*Given data*.
_ _ _ _ _ _ _
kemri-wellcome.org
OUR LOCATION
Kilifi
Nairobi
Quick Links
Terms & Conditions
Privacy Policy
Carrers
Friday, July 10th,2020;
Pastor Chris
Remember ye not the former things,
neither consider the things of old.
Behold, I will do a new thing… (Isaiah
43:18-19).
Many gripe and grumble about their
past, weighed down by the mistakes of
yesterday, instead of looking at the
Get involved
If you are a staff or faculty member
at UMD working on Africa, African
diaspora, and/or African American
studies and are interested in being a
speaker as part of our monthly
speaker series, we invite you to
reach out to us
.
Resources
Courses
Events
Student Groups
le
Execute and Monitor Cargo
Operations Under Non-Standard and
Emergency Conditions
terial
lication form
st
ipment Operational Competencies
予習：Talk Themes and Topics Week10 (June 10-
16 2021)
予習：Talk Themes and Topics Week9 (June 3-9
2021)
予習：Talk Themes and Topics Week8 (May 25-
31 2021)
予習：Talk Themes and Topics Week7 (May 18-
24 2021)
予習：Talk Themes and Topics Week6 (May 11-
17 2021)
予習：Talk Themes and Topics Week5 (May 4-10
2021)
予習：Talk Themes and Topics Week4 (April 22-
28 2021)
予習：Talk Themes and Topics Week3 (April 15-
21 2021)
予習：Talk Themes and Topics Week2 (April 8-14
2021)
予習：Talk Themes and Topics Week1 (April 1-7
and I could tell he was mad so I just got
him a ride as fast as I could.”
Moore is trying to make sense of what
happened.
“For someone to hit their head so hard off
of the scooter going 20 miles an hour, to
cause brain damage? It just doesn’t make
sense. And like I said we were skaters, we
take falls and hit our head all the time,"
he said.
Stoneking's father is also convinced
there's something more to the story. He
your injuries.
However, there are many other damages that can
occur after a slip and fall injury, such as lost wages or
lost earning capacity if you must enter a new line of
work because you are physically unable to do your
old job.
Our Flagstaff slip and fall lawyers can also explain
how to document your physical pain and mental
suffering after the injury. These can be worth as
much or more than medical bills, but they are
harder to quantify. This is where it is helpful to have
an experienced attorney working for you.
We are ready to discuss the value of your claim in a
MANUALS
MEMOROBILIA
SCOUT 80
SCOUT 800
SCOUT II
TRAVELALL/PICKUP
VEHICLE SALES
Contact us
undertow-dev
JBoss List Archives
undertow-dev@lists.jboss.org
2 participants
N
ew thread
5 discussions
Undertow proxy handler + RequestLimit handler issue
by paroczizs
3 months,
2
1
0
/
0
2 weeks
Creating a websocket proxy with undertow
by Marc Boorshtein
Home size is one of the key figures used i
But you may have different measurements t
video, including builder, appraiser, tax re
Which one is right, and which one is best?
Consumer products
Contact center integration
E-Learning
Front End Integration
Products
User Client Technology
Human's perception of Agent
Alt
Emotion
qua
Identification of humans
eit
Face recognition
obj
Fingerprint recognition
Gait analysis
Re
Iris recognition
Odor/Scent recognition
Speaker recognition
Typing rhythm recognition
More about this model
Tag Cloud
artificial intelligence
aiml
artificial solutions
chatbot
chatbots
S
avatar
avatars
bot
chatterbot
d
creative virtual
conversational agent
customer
_ _ _ _ _ _ _
*Task directions*.
Copy every line of text from the entries above, keeping each word, mark and line break the same and in the same order.

*Worked solution*.
kemri-wellcome.org
OUR LOCATION
Kilifi
Nairobi
Quick Links
Terms & Conditions
Privacy Policy
Carrers
Friday, July 10th,2020;
Pastor Chris
Remember ye not the former things,
neither consider the things of old.
Behold, I will do a new thing… (Isaiah
43:18-19).
Many gripe and grumble about their
past, weighed down by the mistakes of
yesterday, instead of looking at the
Get involved
If you are a staff or faculty member
at UMD working on Africa, African
diaspora, and/or African American
studies and are interested in being a
speaker as part of our monthly
speaker series, we invite you to
reach out to us
.
Resources
Courses
Events
Student Groups
le
Execute and Monitor Cargo
Operations Under Non-Standard and
Emergency Conditions
terial
lication form
st
ipment Operational Competencies
予習：Talk Themes and Topics Week10 (June 10-
16 2021)
予習：Talk Themes and Topics Week9 (June 3-9
2021)
予習：Talk Themes and Topics Week8 (May 25-
31 2021)
予習：Talk Themes and Topics Week7 (May 18-
24 2021)
予習：Talk Themes and Topics Week6 (May 11-
17 2021)
予習：Talk Themes and Topics Week5 (May 4-10
2021)
予習：Talk Themes and Topics Week4 (April 22-
28 2021)
予習：Talk Themes and Topics Week3 (April 15-
21 2021)
予習：Talk Themes and Topics Week2 (April 8-14
2021)
予習：Talk Themes and Topics Week1 (April 1-7
and I could tell he was mad so I just got
him a ride as fast as I could.”
Moore is trying to make sense of what
happened.
“For someone to hit their head so hard off
of the scooter going 20 miles an hour, to
cause brain damage? It just doesn’t make
sense. And like I said we were skaters, we
take falls and hit our head all the time,"
he said.
Stoneking's father is also convinced
there's something more to the story. He
your injuries.
However, there are many other damages that can
occur after a slip and fall injury, such as lost wages or
lost earning capacity if you must enter a new line of
work because you are physically unable to do your
old job.
Our Flagstaff slip and fall lawyers can also explain
how to document your physical pain and mental
suffering after the injury. These can be worth as
much or more than medical bills, but they are
harder to quantify. This is where it is helpful to have
an experienced attorney working for you.
We are ready to discuss the value of your claim in a
MANUALS
MEMOROBILIA
SCOUT 80
SCOUT 800
SCOUT II
TRAVELALL/PICKUP
VEHICLE SALES
Contact us
undertow-dev
JBoss List Archives
undertow-dev@lists.jboss.org
2 participants
N
ew thread
5 discussions
Undertow proxy handler + RequestLimit handler issue
by paroczizs
3 months,
2
1
0
/
0
2 weeks
Creating a websocket proxy with undertow
by Marc Boorshtein
Home size is one of the key figures used i
But you may have different measurements t
video, including builder, appraiser, tax re
Which one is right, and which one is best?
Consumer products
Contact center integration
E-Learning
Front End Integration
Products
User Client Technology
Human's perception of Agent
Alt
Emotion
qua
Identification of humans
eit
Face recognition
obj
Fingerprint recognition
Gait analysis
Re
Iris recognition
Odor/Scent recognition
Speaker recognition
Typing rhythm recognition
More about this model
Tag Cloud
artificial intelligence
aiml
artificial solutions
chatbot
chatbots
S
avatar
avatars
bot
chatterbot
d
creative virtual
conversational agent
customer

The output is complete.